🤖 AI Summary
This work addresses the challenges of lacking geometric/kinematic priors and poor target generalization in robotic tangram assembly. We propose the first end-to-end vision-driven assembly framework that requires no geometric modeling, no pretraining on target objects, and no handcrafted reward design. Our method employs self-exploratory reinforcement learning in simulation, where sparse rewards are derived solely from visual observation changes; it further integrates representation learning and policy transfer to enable zero-shot generalization across unseen tangram configurations.
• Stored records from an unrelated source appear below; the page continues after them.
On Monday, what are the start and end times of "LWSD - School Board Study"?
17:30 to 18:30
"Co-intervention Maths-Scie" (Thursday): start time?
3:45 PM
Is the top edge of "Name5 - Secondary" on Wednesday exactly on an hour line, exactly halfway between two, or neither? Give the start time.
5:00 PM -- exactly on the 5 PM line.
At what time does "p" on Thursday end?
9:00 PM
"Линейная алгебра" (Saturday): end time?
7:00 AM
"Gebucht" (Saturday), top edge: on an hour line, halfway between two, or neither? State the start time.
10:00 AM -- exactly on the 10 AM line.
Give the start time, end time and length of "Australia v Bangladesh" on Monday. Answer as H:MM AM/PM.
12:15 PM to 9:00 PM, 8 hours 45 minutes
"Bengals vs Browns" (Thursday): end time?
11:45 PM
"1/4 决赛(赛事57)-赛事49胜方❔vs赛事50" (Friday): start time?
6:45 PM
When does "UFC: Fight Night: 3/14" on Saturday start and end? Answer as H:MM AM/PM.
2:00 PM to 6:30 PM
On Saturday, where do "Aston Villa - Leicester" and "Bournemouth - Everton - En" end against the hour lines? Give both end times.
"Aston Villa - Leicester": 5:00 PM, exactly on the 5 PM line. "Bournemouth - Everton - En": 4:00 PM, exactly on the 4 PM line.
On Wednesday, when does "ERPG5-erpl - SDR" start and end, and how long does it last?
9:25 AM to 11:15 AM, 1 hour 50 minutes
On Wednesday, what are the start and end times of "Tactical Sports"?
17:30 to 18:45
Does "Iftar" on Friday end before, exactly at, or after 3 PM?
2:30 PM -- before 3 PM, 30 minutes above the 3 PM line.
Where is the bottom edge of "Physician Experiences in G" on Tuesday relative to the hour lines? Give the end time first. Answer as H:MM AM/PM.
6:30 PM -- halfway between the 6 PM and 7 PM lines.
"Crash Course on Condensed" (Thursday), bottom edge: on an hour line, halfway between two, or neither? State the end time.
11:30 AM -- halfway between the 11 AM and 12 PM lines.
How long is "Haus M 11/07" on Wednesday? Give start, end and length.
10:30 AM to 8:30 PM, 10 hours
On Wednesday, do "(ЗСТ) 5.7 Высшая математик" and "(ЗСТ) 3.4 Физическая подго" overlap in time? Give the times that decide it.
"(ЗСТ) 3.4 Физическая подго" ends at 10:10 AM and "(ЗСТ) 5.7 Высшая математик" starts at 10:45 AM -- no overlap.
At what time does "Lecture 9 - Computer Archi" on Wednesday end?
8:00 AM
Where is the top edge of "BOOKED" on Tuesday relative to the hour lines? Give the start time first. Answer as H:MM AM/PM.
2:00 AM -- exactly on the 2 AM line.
Experiments demonstrate high robustness and assembly success rates on entirely novel tangram compositions, and successful transfer to new tasks such as utensil pairing. These results validate the feasibility of strong generalization in assembly using only contour-based visual cues, establishing a new paradigm for generalizable, embodiment-aware manipulation learning.
📝 Abstract
Tangram assembly, the art of human intelligence and manipulation dexterity, is a new challenge for robotics and reveals the limitations of state-of-the-arts. Here, we describe our initial exploration and highlight key problems in reasoning, planning, and manipulation for robotic tangram assembly. We present MRChaos (Master Rules from Chaos), a robust and general solution for learning assembly policies that can generalize to novel objects. In contrast to conventional methods based on prior geometric and kinematic models, MRChaos learns to assemble randomly generated objects through self-exploration in simulation without prior experience in assembling target objects. The reward signal is obtained from the visual observation change without manually designed models or annotations. MRChaos retains its robustness in assembling various novel tangram objects that have never been encountered during training, with only silhouette prompts. We show the potential of MRChaos in wider applications such as cutlery combinations. The presented work indicates that radical generalization in robotic assembly can be achieved by learning in much simpler domains.